**The task:**
Beneath this task are records; count how many lines include the string "alle" and answer with that number alone.

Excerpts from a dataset
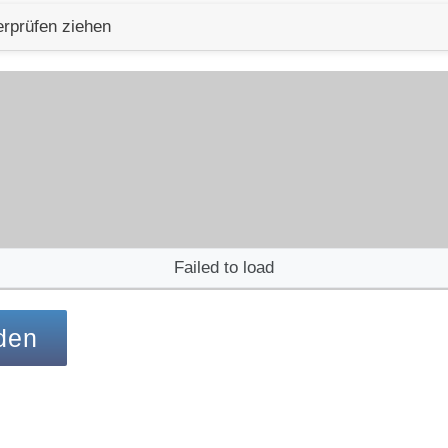
rprüfen ziehen
Failed to load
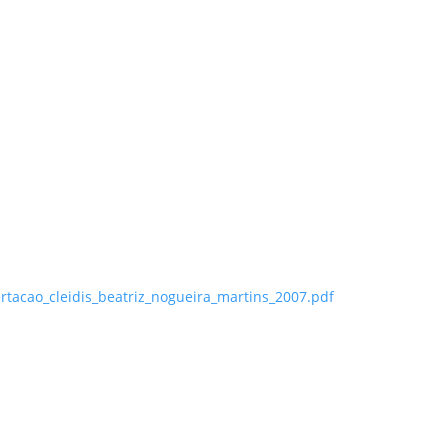
rtacao_cleidis_beatriz_nogueira_martins_2007.pdf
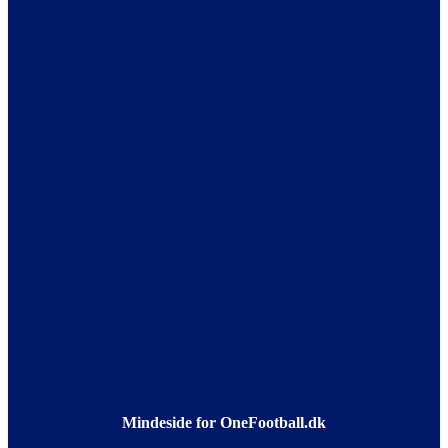
Mindeside for OneFootball.dk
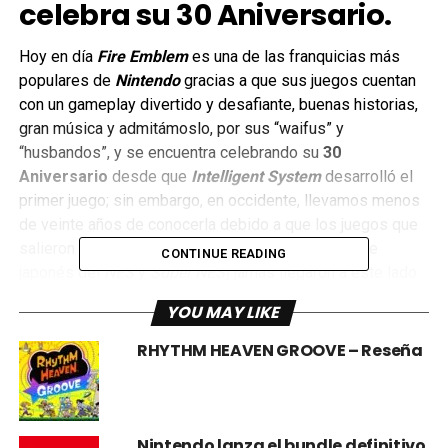
celebra su 30 Aniversario.
Hoy en día
Fire Emblem
es una de las franquicias más
populares de
Nintendo
gracias a que sus juegos cuentan
con un gameplay divertido y desafiante, buenas historias,
gran música y admitámoslo, por sus “waifus” y
“husbandos”, y se encuentra celebrando su
30
Aniversario
desde que
Intelligent System
desarrolló el
primer juego; sin embargo, en occidente, llevamos menos
de veinte años de conocerla debido a que los juegos que
salieron para
FAMICOM
y
Super FAMICOM
(nombre
CONTINUE READING
japonés del
NES
y
Super NES
) jamás llegaron a este lado
del mundo, sino que fue gracias al juego de
Super Smash
YOU MAY LIKE
Bros. Melee
que tuvimos nuestro primer acercamiento con
Fire Emblem
en América y Europa.
RHYTHM HEAVEN GROOVE – Reseña
Nintendo lanza el bundle definitivo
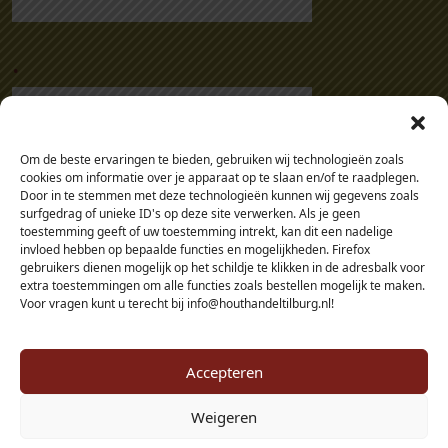
n
t
.
a
l
Om de beste ervaringen te bieden, gebruiken wij technologieën zoals
cookies om informatie over je apparaat op te slaan en/of te raadplegen.
Door in te stemmen met deze technologieën kunnen wij gegevens zoals
surfgedrag of unieke ID's op deze site verwerken. Als je geen
toestemming geeft of uw toestemming intrekt, kan dit een nadelige
invloed hebben op bepaalde functies en mogelijkheden. Firefox
gebruikers dienen mogelijk op het schildje te klikken in de adresbalk voor
extra toestemmingen om alle functies zoals bestellen mogelijk te maken.
Voor vragen kunt u terecht bij info@houthandeltilburg.nl!
Accepteren
Weigeren
© 2026 - Houthandel Tilburg - alle prijzen zijn inclusief btw, tenzij je als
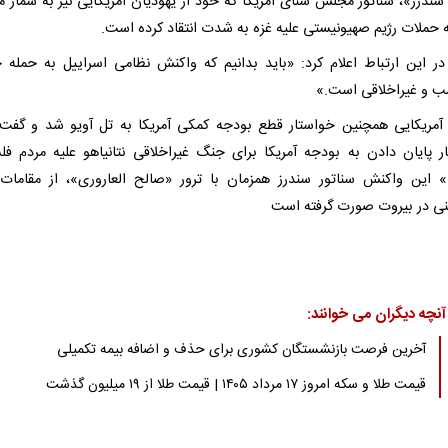
سندرز»، سناتور مجلس سنای آمریکا که خود از یهودیان آمریکایی نیز به شمار می
ه حملات رژیم صهیونیستی علیه غزه به شدت انتقاد کرده است.
در این ارتباط اعلام کرد: «باید بدانیم که واکنش نظامی اسراییل به حمله
سب و غیراخلاقی است.»
 آمریکایی همچنین خواستار قطع بودجه کمکی آمریکا به تل آویو شد و گفت
ر پایان دادن به بودجه آمریکا برای جنگ غیراخلاقی نتانیاهو علیه مردم ف
 این واکنش سناتور سندرز همزمان با ترور «صالح العاروری»، از مقامات
ی در بیروت صورت گرفته است
آنچه دیگران می خوانند:
آخرین فرصت بازنشستگان کشوری برای حذف و اضافه بیمه تکمیلی
قیمت طلا و سکه امروز ۱۷ مرداد ۱۴۰۵ | قیمت طلا از ۱۹ میلیون گذشت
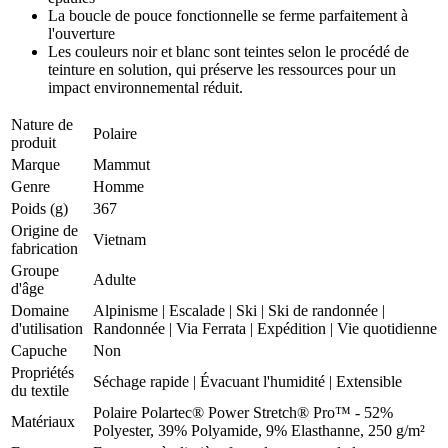
La boucle de pouce fonctionnelle se ferme parfaitement à
l'ouverture
Les couleurs noir et blanc sont teintes selon le procédé de
teinture en solution, qui préserve les ressources pour un
impact environnemental réduit.
Nature de
Polaire
produit
Marque
Mammut
Genre
Homme
Poids (g)
367
Origine de
Vietnam
fabrication
Groupe
Adulte
d'âge
Domaine
Alpinisme
|
Escalade
|
Ski
|
Ski de randonnée
|
d'utilisation
Randonnée
|
Via Ferrata
|
Expédition
|
Vie quotidienne
Capuche
Non
Propriétés
Séchage rapide
|
Évacuant l'humidité
|
Extensible
du textile
Polaire Polartec® Power Stretch® Pro™ - 52%
Matériaux
Polyester, 39% Polyamide, 9% Elasthanne, 250 g/m²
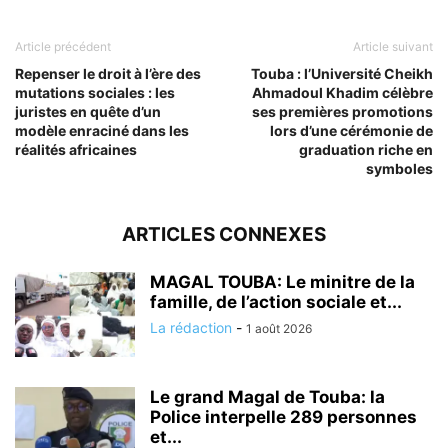
Article précédent
Article suivant
Repenser le droit à l’ère des
Touba : l’Université Cheikh
mutations sociales : les
Ahmadoul Khadim célèbre
juristes en quête d’un
ses premières promotions
modèle enraciné dans les
lors d’une cérémonie de
réalités africaines
graduation riche en
symboles
ARTICLES CONNEXES
MAGAL TOUBA: Le minitre de la
famille, de l’action sociale et...
La rédaction
-
1 août 2026
Le grand Magal de Touba: la
Police interpelle 289 personnes
et...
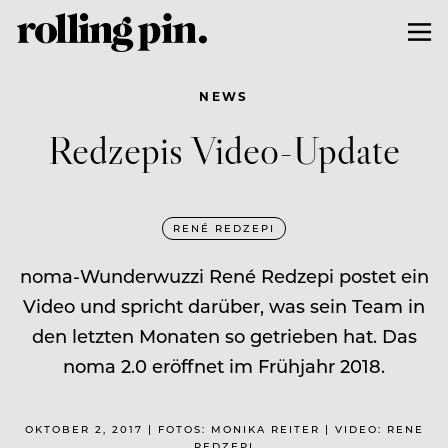
NEWS
Redzepis Video-Update
RENÉ REDZEPI
noma-Wunderwuzzi René Redzepi postet ein
Video und spricht darüber, was sein Team in
den letzten Monaten so getrieben hat. Das
noma 2.0 eröffnet im Frühjahr 2018.
OKTOBER 2, 2017 | FOTOS: MONIKA REITER | VIDEO: RENE
REDZEPI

**Task output:**
2